Task goal:
Return every line of the data below exactly, but do not include the images.

= = = =

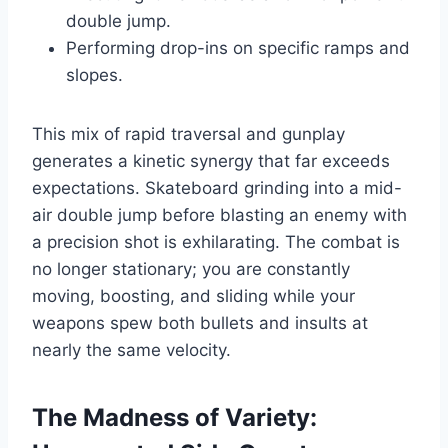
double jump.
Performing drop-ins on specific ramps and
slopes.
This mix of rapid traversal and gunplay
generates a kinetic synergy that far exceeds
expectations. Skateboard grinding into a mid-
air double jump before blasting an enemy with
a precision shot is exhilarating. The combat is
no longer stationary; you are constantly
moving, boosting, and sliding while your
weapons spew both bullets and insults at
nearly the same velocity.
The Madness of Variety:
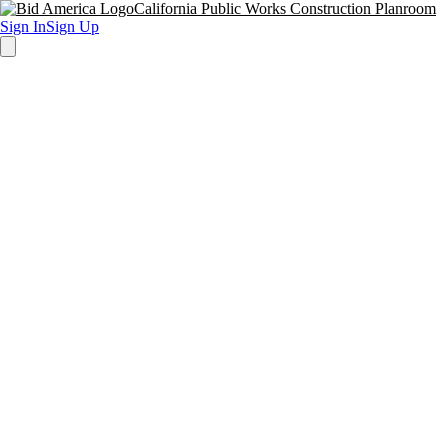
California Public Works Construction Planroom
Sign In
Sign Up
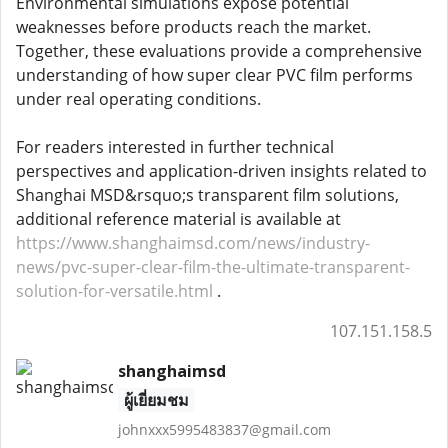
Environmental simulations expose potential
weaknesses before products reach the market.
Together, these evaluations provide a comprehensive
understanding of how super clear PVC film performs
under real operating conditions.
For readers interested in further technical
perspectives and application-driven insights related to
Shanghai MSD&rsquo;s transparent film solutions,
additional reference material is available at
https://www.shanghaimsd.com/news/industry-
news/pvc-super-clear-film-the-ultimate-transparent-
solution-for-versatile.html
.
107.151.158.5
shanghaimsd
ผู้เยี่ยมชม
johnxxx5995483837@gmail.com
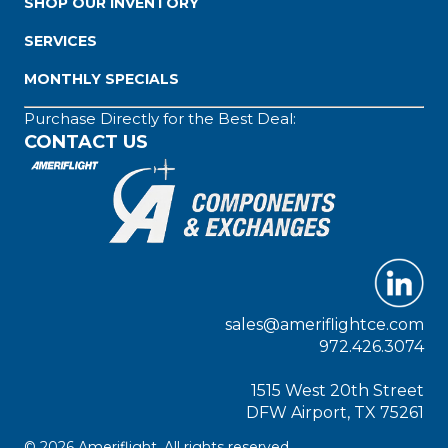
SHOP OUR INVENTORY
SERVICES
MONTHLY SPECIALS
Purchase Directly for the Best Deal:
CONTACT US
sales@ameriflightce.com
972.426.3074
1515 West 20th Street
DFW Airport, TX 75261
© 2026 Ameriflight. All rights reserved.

= = = =

Answer space:
double jump.
Performing drop-ins on specific ramps and
slopes.
This mix of rapid traversal and gunplay
generates a kinetic synergy that far exceeds
expectations. Skateboard grinding into a mid-
air double jump before blasting an enemy with
a precision shot is exhilarating. The combat is
no longer stationary; you are constantly
moving, boosting, and sliding while your
weapons spew both bullets and insults at
nearly the same velocity.
The Madness of Variety:
California Public Works Construction Planroom
Sign In
Sign Up
Environmental simulations expose potential
weaknesses before products reach the market.
Together, these evaluations provide a comprehensive
understanding of how super clear PVC film performs
under real operating conditions.
For readers interested in further technical
perspectives and application-driven insights related to
Shanghai MSD&rsquo;s transparent film solutions,
additional reference material is available at
https://www.shanghaimsd.com/news/industry-
news/pvc-super-clear-film-the-ultimate-transparent-
solution-for-versatile.html
.
107.151.158.5
shanghaimsd
ผู้เยี่ยมชม
johnxxx5995483837@gmail.com
SHOP OUR INVENTORY
SERVICES
MONTHLY SPECIALS
Purchase Directly for the Best Deal:
CONTACT US
sales@ameriflightce.com
972.426.3074
1515 West 20th Street
DFW Airport, TX 75261
© 2026 Ameriflight. All rights reserved.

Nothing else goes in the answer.